The objective of sales effectiveness is to align sales force behavior with corporate strategy and gross margin objectives.
The MarginMaxTM solution starts with an evaluation of contribution margin by customer and territory. Typically this analysis will show that the sales force has been selling for highest revenue (and compensation) but that some of the top customers may by contributing very little margin because of outsized volume discounts or specialized product features or handling or support costs.
Compensating the sales force in a way that directly supports the corporate strategy and gross margin objective will deter the sales force from misallocating their time or the company’s products into less profitable territories or customers. Any existing compensation scheme can be modified to reward on gross margin rather than revenue. MarginMax has developed a variety of compensation approaches that meet the desired outcome. A transitional approach that moves compensation from revenue to a gross margin basis over the typical sales cycle time works best to avoid sales compensation disruption and sales force resistance.
A customer profitability model is also developed that that identifies the optimal customer mix by customer type measuring revenue, gross margin dollars, and gross percentage. The actual customer base is analyzed against the model and a gap closure plan is developed.
Sales management has a very significant role to play to enable the company to reap the benefit of this compensation driven behavior change. Tools must be provided to help the sales force decide where and how to sell. Sales people may need to be redeployed. Territory and quota management goals will have to be redefined. The value proposition for each segment may have to change to encourage the customers to see the higher margin products as their best value.
Metrics must be installed to both track performance and to guide sales management and the sales force as they redirect their efforts.
——
Repeat word for word the passage of the sales effectiveness text that starts with "Sales management has" and goes on through "their best value.".

Recorded information:
——
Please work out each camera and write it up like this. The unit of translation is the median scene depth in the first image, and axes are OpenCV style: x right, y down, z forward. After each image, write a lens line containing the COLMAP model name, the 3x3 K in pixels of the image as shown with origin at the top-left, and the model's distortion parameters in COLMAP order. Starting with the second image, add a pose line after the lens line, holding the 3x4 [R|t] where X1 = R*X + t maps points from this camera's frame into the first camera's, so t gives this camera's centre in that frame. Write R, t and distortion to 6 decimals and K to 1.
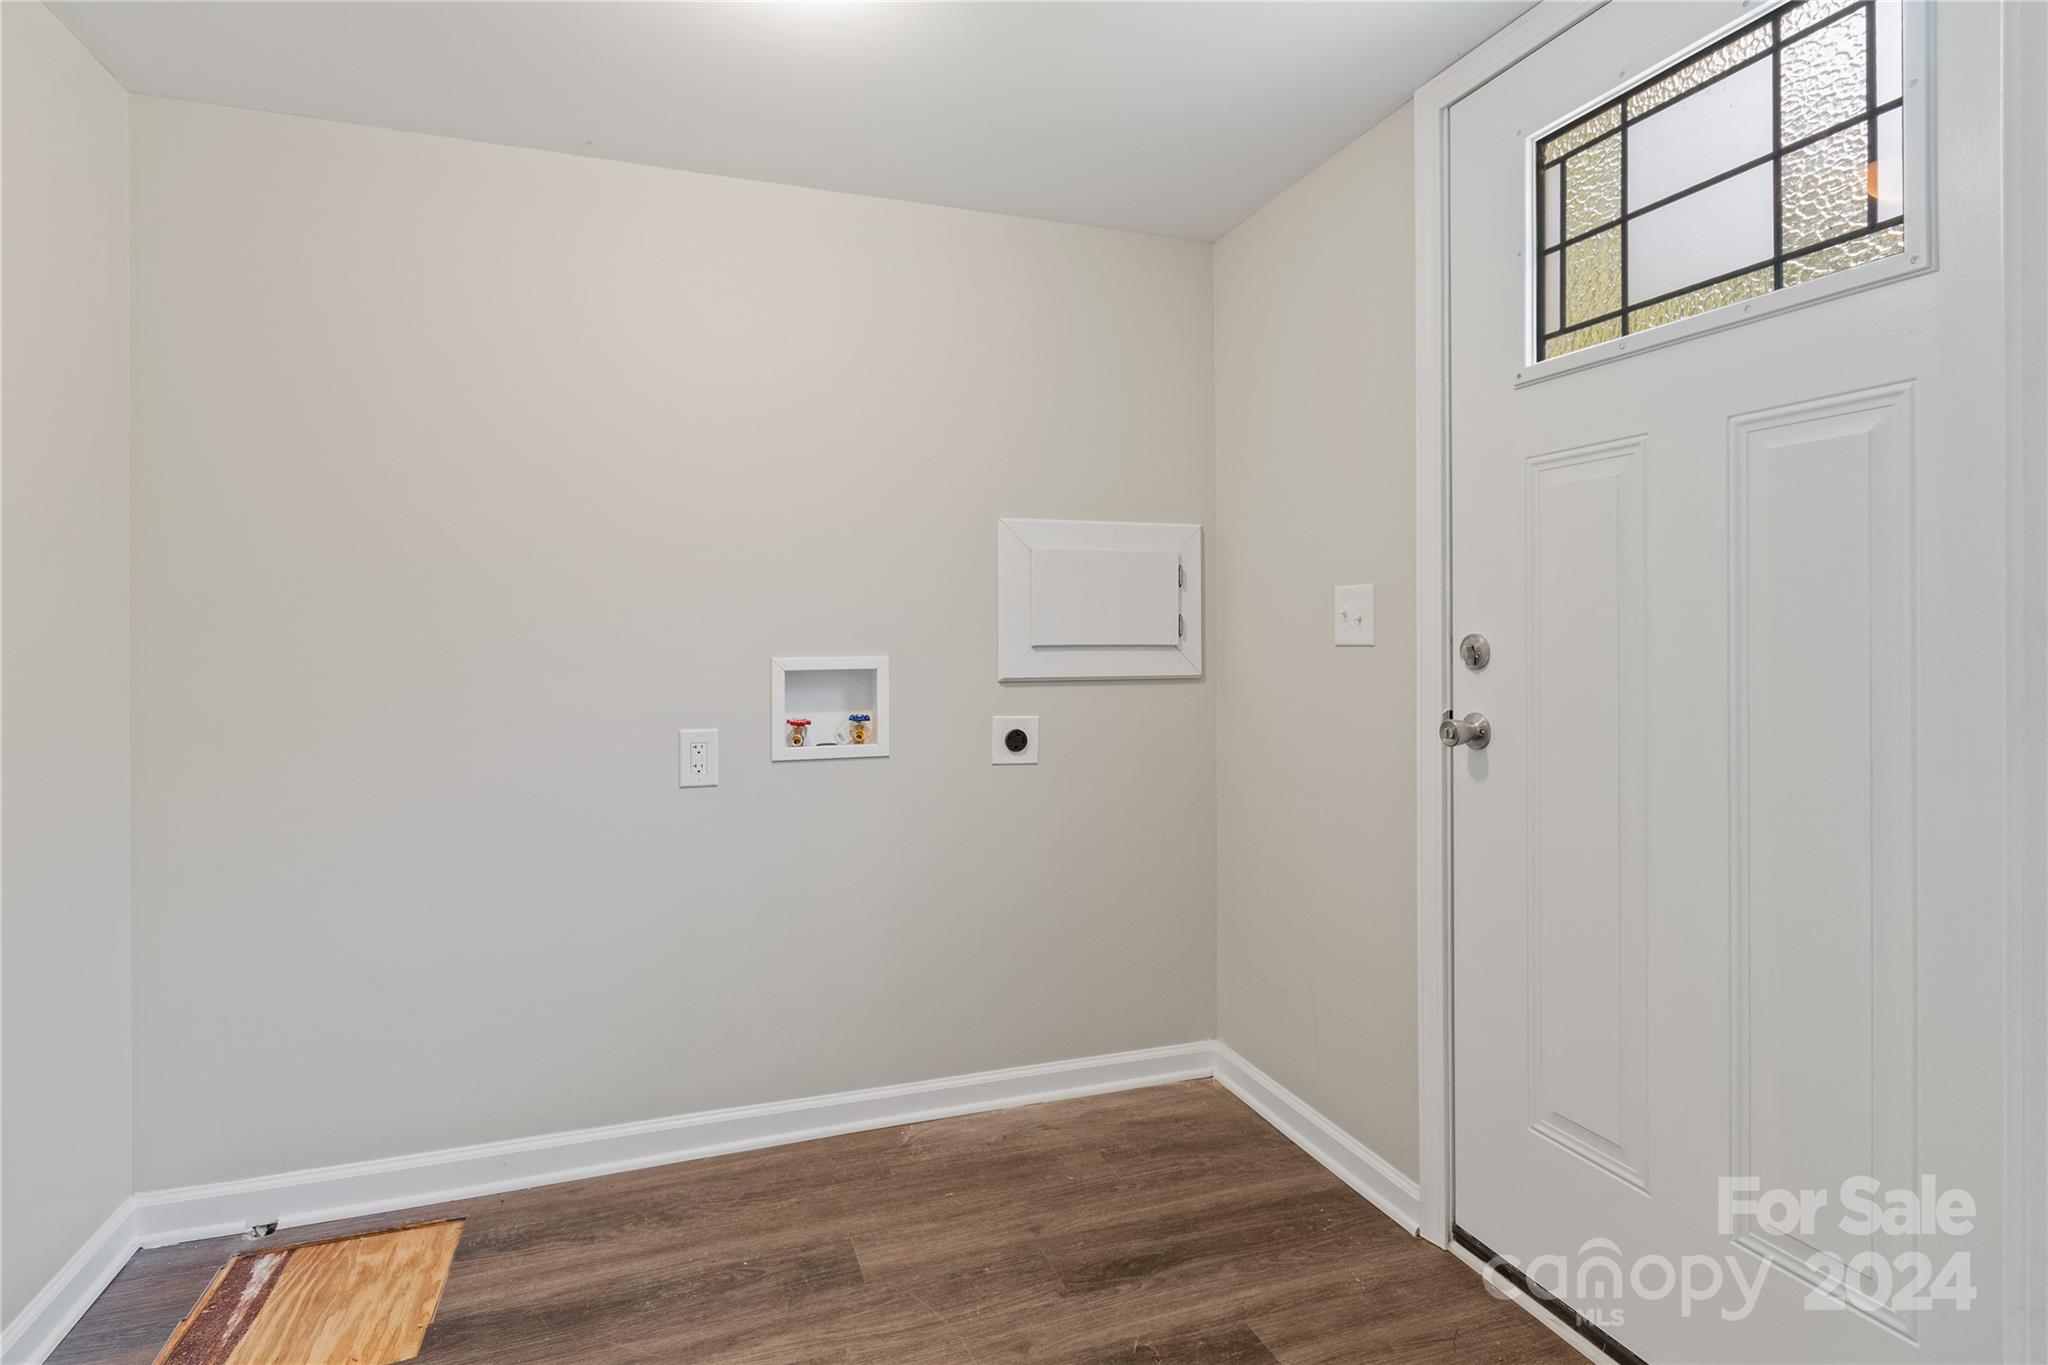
lens RADIAL K [[1037.8, 0, 1027.9], [0, 1037.8, 636.9], [0, 0, 1]] dist [0.003700, 0.000272]
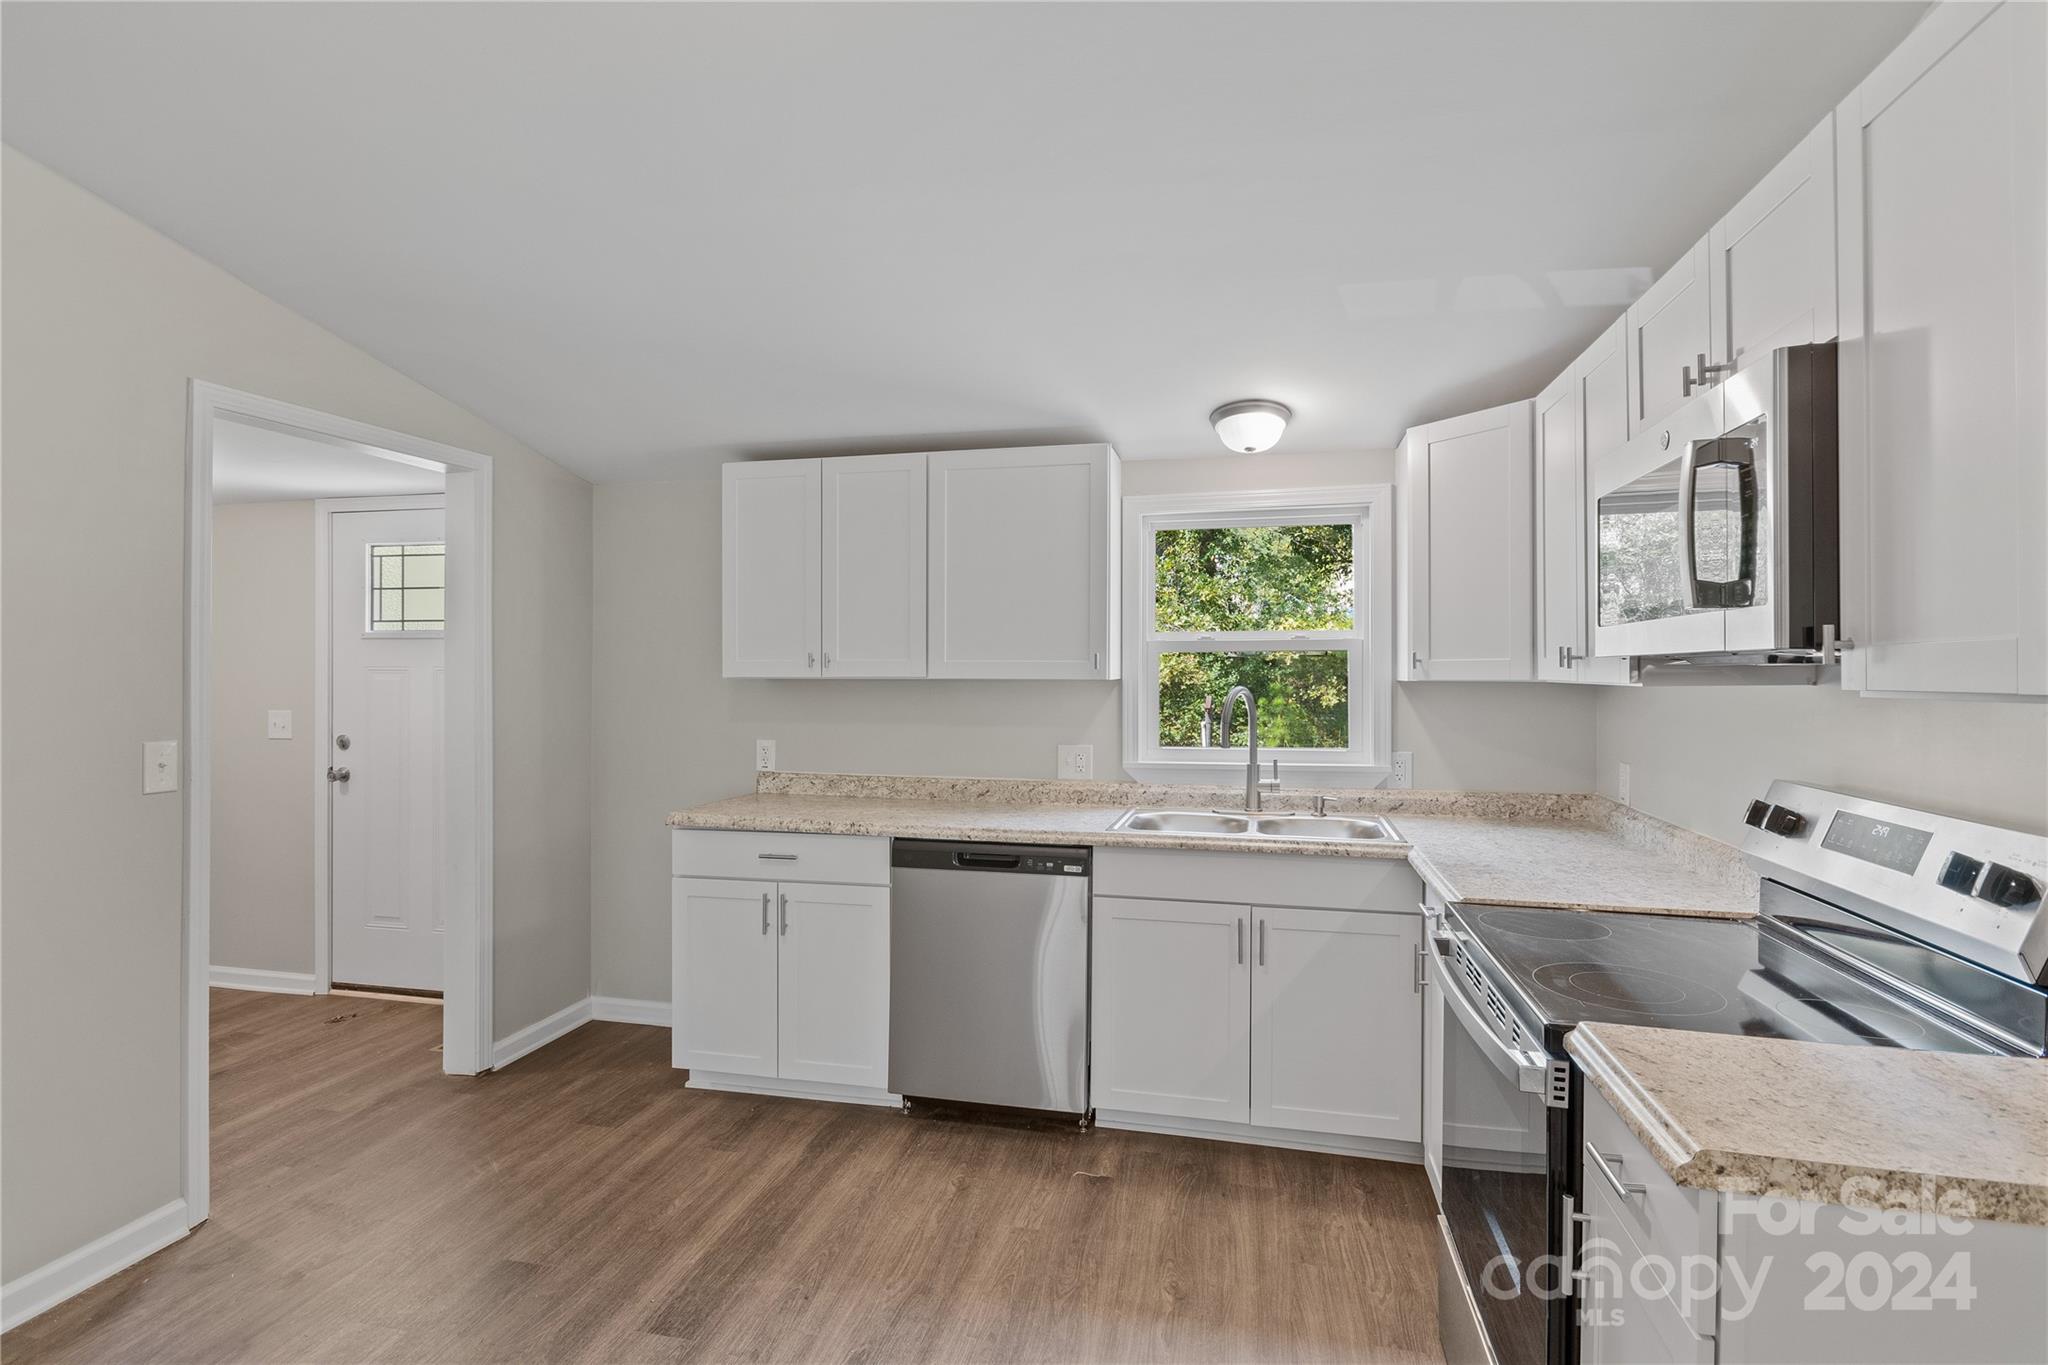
lens RADIAL K [[1037.8, 0, 1020.8], [0, 1037.8, 676.7], [0, 0, 1]] dist [0.003700, 0.000272]
pose [[0.546317, 0.004254, 0.837568, -0.728715], [-0.003118, 0.999991, -0.003045, -0.133659], [-0.837573, -0.000948, 0.546325, -1.628592]]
——
Finished task:
Sales management has a very significant role to play to enable the company to reap the benefit of this compensation driven behavior change. Tools must be provided to help the sales force decide where and how to sell. Sales people may need to be redeployed. Territory and quota management goals will have to be redefined. The value proposition for each segment may have to change to encourage the customers to see the higher margin products as their best value.